Donc, si le nouvel an doit exister, c’est à mon sens pour avoir une bonne raison de s’en mettre plein la panse avec la bonne conscience de faire « comme tout le monde ». Pour ma part je me contente de ne pas faire du tout, quitte à ce que ce soit à l’opposé de ce qu’attendent les gens de moi. Tant que je n’estimerai pas le moment opportun, je me priverai de ces cris, de ces beuveries, et de ces orgies signes non pas d’une communion mais juste d’une forme lamentable de décomposition de nos repères. Chacun son truc, ce ne fut pas le mien !

2 commentaires:

Anonyme a dit…

Il me parait pourtant plus que normal de profiter de ces instants privilégiés pour réunir des familles plus qu'éclatées par un monde qui facilite trop les déplacements.
C'est le seul moment de l'année où je peux entamer une discussion enflammée sur tout et n'importe quoi avec mes oncles.
C'est aussi le seul moment de l'année où l'on peut s'offrir les uns les autres des cadeaux aussi inutiles que cher pour ce que c'est... Mais qui démontre qu'on se soucie un tant soit peu de la famille.

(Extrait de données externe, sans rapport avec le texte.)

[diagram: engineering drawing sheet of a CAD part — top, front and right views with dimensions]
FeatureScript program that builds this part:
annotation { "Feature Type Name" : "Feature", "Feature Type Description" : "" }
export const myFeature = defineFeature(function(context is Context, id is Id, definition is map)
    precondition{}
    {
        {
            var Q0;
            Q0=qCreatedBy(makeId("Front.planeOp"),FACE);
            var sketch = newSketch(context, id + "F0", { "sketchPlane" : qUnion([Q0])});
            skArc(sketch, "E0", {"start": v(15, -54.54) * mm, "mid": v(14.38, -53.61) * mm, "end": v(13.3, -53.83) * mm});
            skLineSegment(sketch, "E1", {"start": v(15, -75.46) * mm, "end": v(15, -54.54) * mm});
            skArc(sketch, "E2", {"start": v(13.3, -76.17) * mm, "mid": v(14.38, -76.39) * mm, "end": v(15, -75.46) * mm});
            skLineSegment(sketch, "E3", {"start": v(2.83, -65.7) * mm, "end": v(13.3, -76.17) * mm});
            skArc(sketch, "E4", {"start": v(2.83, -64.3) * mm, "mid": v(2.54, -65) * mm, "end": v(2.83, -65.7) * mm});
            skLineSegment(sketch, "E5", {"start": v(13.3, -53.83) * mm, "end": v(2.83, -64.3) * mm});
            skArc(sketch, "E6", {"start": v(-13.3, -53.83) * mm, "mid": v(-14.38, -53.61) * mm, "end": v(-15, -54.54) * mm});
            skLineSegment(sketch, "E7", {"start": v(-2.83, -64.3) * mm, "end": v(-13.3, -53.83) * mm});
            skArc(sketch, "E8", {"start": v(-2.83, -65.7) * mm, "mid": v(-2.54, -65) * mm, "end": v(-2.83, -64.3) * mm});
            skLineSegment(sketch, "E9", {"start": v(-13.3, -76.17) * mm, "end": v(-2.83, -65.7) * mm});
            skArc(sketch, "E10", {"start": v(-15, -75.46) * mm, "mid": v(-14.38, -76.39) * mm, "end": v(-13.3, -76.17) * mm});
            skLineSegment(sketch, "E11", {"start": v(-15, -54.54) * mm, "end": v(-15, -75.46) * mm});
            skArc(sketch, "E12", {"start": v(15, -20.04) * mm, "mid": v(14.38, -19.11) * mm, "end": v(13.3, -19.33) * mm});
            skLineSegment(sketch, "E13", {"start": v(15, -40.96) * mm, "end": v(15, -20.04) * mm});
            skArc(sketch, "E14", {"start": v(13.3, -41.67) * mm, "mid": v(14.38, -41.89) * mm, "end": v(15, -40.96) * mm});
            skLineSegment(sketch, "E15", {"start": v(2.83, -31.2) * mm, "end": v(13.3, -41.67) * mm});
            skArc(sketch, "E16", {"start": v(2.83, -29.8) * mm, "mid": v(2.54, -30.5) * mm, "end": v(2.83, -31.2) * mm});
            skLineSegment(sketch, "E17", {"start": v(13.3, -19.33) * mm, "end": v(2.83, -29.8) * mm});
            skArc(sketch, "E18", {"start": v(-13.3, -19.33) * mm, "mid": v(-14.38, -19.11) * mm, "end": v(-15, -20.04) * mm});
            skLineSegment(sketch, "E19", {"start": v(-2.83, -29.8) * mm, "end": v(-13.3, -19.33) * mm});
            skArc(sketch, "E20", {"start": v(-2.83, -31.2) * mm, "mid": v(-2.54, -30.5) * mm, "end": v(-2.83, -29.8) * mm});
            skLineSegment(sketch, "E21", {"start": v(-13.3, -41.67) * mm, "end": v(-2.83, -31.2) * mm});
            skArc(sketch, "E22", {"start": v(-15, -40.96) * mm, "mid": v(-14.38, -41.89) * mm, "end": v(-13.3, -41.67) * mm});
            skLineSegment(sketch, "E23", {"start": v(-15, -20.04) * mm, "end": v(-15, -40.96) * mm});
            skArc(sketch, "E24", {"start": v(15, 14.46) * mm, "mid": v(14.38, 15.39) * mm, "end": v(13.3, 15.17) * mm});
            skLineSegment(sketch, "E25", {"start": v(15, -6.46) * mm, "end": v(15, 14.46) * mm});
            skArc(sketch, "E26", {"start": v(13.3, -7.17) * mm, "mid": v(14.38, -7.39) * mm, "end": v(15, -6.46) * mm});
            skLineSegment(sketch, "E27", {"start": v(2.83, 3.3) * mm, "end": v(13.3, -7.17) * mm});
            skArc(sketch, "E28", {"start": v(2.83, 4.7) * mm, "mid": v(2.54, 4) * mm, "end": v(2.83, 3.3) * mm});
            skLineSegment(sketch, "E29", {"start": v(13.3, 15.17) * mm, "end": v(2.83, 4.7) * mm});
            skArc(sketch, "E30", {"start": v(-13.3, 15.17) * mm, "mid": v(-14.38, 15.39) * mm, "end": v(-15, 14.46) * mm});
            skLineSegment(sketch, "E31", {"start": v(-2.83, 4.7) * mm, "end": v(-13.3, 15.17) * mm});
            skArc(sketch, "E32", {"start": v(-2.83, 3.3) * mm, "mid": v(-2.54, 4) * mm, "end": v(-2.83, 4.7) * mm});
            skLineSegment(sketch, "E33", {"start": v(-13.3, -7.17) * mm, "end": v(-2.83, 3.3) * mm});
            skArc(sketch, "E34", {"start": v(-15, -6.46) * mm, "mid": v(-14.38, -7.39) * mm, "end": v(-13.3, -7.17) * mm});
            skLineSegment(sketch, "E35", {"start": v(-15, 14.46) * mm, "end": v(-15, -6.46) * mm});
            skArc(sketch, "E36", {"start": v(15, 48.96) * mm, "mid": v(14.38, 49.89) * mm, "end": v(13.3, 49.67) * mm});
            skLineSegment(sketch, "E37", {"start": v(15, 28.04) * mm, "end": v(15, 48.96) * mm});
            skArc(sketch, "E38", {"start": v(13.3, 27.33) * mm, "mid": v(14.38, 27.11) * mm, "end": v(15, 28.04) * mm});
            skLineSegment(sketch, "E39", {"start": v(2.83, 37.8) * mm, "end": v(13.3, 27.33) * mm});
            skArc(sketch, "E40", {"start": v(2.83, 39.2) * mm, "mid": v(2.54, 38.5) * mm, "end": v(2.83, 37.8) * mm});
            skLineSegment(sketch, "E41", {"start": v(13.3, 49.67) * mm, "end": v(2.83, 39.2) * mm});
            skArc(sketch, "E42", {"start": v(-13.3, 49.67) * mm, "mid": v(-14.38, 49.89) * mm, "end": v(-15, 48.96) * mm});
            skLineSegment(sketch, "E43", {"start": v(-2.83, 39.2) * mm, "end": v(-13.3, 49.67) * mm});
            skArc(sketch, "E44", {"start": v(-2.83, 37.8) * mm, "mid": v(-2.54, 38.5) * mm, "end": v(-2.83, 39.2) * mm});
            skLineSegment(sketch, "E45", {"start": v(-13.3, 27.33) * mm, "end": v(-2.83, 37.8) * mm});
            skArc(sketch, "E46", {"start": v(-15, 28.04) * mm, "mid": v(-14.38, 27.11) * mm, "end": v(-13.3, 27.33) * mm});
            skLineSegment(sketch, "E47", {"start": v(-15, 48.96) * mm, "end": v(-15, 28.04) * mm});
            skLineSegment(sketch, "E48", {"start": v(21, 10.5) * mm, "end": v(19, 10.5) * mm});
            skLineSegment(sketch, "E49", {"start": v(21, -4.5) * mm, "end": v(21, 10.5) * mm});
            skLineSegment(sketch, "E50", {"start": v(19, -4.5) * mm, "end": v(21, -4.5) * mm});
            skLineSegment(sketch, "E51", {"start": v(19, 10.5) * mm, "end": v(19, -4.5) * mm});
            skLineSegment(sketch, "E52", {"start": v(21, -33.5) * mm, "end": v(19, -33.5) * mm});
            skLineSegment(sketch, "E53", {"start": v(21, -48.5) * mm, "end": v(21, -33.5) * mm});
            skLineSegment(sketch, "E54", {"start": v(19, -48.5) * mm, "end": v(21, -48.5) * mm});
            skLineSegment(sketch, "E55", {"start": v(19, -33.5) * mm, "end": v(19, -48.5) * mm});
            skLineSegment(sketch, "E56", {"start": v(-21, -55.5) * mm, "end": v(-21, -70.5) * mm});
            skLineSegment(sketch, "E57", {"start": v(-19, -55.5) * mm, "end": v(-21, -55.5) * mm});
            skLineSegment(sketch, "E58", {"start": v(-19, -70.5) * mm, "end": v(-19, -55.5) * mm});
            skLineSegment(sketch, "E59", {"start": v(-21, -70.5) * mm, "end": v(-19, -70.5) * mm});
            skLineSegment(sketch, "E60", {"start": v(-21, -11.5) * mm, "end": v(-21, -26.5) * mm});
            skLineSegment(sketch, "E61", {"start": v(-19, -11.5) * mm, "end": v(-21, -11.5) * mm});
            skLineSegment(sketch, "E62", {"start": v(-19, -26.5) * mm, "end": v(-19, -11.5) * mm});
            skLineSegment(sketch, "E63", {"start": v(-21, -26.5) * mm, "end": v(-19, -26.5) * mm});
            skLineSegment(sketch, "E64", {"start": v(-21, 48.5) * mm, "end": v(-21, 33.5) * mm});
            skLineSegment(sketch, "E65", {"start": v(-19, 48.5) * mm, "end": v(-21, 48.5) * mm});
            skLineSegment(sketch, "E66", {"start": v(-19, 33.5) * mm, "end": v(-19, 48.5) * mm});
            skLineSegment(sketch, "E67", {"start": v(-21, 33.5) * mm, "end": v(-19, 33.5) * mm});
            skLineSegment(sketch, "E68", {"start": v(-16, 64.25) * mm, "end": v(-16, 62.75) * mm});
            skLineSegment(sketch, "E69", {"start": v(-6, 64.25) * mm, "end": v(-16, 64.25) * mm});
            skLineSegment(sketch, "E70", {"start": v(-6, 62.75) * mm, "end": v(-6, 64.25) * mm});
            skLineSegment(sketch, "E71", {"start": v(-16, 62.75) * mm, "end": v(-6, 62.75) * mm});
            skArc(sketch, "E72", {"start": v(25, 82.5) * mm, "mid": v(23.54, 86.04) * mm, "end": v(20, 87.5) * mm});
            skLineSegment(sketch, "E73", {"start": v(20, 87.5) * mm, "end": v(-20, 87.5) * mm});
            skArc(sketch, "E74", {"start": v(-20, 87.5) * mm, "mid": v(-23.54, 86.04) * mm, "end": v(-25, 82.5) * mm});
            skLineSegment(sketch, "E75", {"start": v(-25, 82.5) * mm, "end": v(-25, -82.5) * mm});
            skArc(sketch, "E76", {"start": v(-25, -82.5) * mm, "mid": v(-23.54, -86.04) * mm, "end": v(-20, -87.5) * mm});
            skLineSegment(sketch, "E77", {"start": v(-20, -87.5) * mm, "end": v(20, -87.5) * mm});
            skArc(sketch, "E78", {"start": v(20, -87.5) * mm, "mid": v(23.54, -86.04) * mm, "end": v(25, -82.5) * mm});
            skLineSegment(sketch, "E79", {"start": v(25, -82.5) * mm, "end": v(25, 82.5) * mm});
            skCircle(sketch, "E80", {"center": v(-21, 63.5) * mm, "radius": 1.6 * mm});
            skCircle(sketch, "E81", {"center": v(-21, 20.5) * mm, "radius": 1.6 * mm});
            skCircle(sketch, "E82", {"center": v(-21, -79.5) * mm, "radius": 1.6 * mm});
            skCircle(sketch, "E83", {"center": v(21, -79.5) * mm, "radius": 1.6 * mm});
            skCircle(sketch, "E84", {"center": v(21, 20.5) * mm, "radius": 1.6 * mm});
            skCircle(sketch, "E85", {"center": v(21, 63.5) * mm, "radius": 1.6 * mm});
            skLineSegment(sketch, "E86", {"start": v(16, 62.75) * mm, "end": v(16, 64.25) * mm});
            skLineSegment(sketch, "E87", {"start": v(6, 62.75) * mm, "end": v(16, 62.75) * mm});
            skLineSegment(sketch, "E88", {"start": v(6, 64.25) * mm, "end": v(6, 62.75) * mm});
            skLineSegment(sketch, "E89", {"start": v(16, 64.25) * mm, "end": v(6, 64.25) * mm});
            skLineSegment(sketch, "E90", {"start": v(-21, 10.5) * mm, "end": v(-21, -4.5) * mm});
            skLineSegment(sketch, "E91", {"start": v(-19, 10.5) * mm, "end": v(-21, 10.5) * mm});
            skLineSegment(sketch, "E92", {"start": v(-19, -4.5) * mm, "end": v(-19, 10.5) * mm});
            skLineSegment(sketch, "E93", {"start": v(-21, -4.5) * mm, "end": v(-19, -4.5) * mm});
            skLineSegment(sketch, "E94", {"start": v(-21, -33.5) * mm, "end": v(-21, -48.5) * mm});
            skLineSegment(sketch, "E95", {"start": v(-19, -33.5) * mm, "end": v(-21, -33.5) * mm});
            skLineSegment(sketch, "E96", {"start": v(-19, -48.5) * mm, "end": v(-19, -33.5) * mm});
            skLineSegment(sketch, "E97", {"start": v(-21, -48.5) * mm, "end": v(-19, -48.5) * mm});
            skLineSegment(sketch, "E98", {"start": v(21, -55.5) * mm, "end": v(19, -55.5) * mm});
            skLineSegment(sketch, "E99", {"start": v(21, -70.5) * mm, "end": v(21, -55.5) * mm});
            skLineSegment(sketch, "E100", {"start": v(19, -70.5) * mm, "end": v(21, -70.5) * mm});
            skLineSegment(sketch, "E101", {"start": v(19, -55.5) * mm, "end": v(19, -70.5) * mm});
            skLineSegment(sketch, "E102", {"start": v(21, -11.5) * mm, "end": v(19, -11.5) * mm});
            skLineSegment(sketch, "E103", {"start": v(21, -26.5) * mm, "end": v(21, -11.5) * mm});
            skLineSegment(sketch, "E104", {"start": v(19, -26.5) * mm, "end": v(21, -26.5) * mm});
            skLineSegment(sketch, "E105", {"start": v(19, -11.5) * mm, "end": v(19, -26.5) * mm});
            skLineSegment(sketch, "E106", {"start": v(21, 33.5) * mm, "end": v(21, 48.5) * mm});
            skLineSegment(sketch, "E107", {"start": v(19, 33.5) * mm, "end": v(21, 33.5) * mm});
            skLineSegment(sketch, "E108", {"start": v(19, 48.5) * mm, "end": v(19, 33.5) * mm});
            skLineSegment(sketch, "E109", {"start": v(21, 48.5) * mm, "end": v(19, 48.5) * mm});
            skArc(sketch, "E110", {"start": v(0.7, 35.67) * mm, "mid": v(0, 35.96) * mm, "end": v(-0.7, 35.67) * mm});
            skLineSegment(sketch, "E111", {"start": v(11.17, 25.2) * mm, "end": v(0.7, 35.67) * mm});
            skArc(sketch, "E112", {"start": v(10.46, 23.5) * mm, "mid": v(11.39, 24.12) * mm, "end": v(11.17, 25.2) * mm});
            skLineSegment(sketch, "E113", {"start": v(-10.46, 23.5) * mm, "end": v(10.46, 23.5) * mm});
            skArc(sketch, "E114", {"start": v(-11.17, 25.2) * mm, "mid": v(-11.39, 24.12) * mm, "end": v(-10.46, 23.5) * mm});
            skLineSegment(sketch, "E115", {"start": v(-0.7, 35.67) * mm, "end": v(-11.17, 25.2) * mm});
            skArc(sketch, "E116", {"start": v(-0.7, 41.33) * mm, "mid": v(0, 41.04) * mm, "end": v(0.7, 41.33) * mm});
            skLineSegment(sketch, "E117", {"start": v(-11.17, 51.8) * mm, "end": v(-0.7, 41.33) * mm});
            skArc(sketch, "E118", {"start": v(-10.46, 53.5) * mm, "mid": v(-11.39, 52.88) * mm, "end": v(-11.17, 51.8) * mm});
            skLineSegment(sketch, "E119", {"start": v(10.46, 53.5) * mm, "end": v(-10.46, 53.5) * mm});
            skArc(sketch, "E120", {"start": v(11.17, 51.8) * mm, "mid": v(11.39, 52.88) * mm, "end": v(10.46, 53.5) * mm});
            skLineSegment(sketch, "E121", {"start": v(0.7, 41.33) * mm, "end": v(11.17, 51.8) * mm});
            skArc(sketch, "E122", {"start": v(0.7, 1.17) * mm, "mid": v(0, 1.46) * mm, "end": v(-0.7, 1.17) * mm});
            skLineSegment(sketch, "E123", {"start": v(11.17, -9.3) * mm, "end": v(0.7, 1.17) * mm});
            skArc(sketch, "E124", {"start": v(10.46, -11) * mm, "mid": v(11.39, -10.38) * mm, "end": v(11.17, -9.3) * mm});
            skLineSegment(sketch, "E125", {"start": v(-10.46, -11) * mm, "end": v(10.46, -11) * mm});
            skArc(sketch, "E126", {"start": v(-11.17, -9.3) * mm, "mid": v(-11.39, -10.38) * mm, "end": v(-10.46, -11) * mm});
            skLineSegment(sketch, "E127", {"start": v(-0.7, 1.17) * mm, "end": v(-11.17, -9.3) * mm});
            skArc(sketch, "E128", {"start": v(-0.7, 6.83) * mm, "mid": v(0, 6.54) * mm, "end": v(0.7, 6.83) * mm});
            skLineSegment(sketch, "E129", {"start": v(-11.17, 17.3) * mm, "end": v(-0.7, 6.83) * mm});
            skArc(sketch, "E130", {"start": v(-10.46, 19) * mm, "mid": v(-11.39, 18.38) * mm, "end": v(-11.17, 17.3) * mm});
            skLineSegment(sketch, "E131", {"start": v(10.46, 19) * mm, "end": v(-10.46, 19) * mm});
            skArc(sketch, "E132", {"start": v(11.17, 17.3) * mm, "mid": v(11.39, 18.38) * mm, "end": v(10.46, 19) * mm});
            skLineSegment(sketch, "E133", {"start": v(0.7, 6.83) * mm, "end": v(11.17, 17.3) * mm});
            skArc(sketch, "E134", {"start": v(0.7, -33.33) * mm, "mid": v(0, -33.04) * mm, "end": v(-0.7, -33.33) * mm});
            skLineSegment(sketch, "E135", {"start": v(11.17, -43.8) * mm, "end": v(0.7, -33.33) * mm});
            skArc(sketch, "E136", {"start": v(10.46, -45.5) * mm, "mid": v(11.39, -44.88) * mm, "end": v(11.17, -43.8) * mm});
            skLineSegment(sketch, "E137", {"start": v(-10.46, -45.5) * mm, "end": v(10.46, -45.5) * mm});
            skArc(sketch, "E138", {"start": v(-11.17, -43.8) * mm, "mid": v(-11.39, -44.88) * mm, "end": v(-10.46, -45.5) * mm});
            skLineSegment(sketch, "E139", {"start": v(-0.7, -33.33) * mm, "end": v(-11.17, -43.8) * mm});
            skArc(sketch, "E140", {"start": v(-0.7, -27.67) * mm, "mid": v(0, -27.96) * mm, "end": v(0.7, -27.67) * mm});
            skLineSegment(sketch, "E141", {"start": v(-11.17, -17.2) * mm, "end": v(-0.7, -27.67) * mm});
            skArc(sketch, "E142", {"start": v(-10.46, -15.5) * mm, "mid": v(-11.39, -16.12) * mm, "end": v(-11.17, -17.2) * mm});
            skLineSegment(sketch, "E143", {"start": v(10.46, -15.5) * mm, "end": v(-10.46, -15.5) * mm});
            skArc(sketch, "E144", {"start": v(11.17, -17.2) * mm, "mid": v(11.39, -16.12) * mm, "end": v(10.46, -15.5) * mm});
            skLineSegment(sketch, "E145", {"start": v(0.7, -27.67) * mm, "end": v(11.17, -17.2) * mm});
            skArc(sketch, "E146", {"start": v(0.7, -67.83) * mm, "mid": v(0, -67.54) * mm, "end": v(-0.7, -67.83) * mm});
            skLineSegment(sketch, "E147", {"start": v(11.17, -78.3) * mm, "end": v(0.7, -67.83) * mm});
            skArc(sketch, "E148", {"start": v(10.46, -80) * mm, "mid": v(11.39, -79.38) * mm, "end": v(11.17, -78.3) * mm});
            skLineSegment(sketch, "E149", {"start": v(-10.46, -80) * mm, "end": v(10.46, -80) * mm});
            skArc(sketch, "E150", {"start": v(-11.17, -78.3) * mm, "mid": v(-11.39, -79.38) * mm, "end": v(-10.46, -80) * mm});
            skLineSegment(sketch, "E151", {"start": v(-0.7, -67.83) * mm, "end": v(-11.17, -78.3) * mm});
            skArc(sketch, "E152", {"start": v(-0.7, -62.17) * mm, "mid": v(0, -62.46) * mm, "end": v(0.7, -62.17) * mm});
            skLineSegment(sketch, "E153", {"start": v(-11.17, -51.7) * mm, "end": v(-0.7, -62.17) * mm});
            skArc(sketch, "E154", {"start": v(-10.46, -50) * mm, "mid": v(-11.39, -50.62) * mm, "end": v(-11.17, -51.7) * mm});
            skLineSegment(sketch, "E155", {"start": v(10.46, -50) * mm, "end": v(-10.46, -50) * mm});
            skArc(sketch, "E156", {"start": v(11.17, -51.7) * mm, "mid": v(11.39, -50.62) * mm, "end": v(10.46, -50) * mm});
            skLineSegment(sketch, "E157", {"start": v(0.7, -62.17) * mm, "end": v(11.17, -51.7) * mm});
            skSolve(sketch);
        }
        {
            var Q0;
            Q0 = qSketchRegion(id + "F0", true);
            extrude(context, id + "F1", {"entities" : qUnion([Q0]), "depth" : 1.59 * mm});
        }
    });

Mine de rien, faut en sortir des idées quand une famille de 30 personnes se réunit.

J'ai pour ma part une entassement énorme de paquets chaque année... Essentiellement du à mon fils de 3 ans, beaucoup trop gaté, j'en conviens. Mais pour autant, après avoir fair un tour du quartier le lundi 31 au matin (jour de ramassage des poubelles... de noël!). Je n'ai pas assisté à "l’empilement glauque d’emballages déchirés et de blocs de polystyrène grand teint".

Maintenant, pour le nouvel an... Je fais la fête avec mes amis (dont certains que je ne vois d'ailleurs guère plus que ce jour là)... Et j'y vois là encore un intérêt énorme: réunir des potes.

Ces deux fêtes justifient à mes yeux le nombre de cadeaux et de bonne nourriture vendue ces jours là... Je regrette simplement l'oubli plus que général de la symbolique exacte de la fête de Noël. Pour dire, ma femme m'interdit la messe de minuit, qui n'est plus à minuit, mais 21h30 en général; soit en plein milieu du repas familial.

Pour conclure, je dirais que le coté commercial de ces fêtes ne devraient pas vous occulter les fondamentaux... Le ton même de l'article me pousse à croire que le coté commercial a effacé de votre mémoire l'origine même de ces fêtes, alors que vous revendiquez rejetez le coté commercial... Un beau paradoxe non ?

JeFaisPeurALaFoule a dit…

Et le ton ironique du tout fut-il donc si peu visible?